Otiena Ellwand's parents in masks as they rehearse
Otiena Ellwand
Last night when I got home, I was greeted by a gun and a half-empty bottle of rum.
My mum was trying to jump out of a window and my dad was trying to break her ankle.
The couch had been pushed into the middle of the room, the coat rack had vanished, and everything was in disarray. I had walked onto a set.
My parents are actors and have been for 30 years. This is standard operating procedure in my home. They don’t have an office or a nine to five job. They have their living room stage, their props, and their scripts.
If there’s no job to be had, they make their own. Which is why they’re currently rehearsing a play about a poly-amorous couple — in our living room. It’s all sex, lies, love and betrayal; yelling, singing, dancing. I’m surprised the neighbours haven’t called the police yet.
Being an actor is not a job. It’s a lifestyle that I’ve come to expect will be unpredictable.
At a young age, I had to get used to seeing my parents being shot, committing suicide and falling in love with other people — on TV, that is.
Then there was the time we drove across the country so my dad could play 11 different characters in a musical and get his foot run over by a moving set as big as a house — this time for real.
When I tell people what my parents do for a living they ooh and aah. They seem to think there are paparazzi hiding in the bushes outside my door or that red carpets make a regular appearance in my life.
It’s not quite like that. Sure, my parents have appeared alongside a few Hollywood bigwigs, but in minuscule roles reserved for Canadian actors. I’ve memorized those parts of their resumés to pull out like ace cards at parties: “Once Matthew Broderick called my dad a communist!” Or, “Once my mum was stuck in an insane asylum with Julianne Moore!”
They have, on occasion, had to warn us about a character we may see them play. Like the time my dad played a pedophile who tried to lure Elisha Cuthbert’s character into his basement.
It may sound like a fast paced and exciting career, but work is unpredictable and so is the paycheque. There’s a lot of financial stress when there are lulls in the industry.

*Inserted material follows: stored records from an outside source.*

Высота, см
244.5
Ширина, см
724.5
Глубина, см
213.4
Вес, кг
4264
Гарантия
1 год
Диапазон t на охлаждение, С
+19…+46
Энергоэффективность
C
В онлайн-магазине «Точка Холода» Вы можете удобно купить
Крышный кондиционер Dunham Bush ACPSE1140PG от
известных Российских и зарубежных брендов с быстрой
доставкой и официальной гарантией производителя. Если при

Growing up, my siblings and I lived in a dodgy part of town, wore hand-me-downs, and got our bangs trimmed in the bathroom. We never got an allowance. When my mother went into labour with my eldest sister, she sat on the crossbar of my dad’s bicycle as he biked her to the hospital. They were broke and didn’t own a car.
“I love and hate acting,” my mum says. “Acting is the brass ring: you’re always reaching for it, you’re never satisfied. I’m only good because I’m always trying to be better; I’m never good enough because there is no finite point.”
I did flirt with the thought of becoming an actor myself. I landed a Skittles commercial and thought I was on the road to fame. But “tasting the rainbow” didn’t turn out to be as glamorous as I’d imagined. My job was to wave, which I did 15 times until the clients were satisfied. I realized then that many acting endeavours are mind-numbingly dull.
“Sometimes actors get to let their minds go on holiday,” my dad says, “but other times, they have to delve into dark recesses, into places they’d rather not imagine.”
For example, one time in university my mother’s acting instructor made his students imagine that the person they loved most in the world was burning in a fire.
After hearing about that assignment, I knew I didn’t want to be an actor anymore. My sister had come to the same decision a little more pragmatically. “Actors don’t make enough money,” she said.
Still, performance and entertainment are part of my daily life. I often use the, “my parents are actors” excuse to explain my behaviour. My friends expect me to be outrageous.
Being the daughter of actors has given me an unconventional upbringing. I may not have had all the newest toys and trinkets, but that was all made up for in entertainment value.
After all, who can say they come home to their parents practising to kill one another?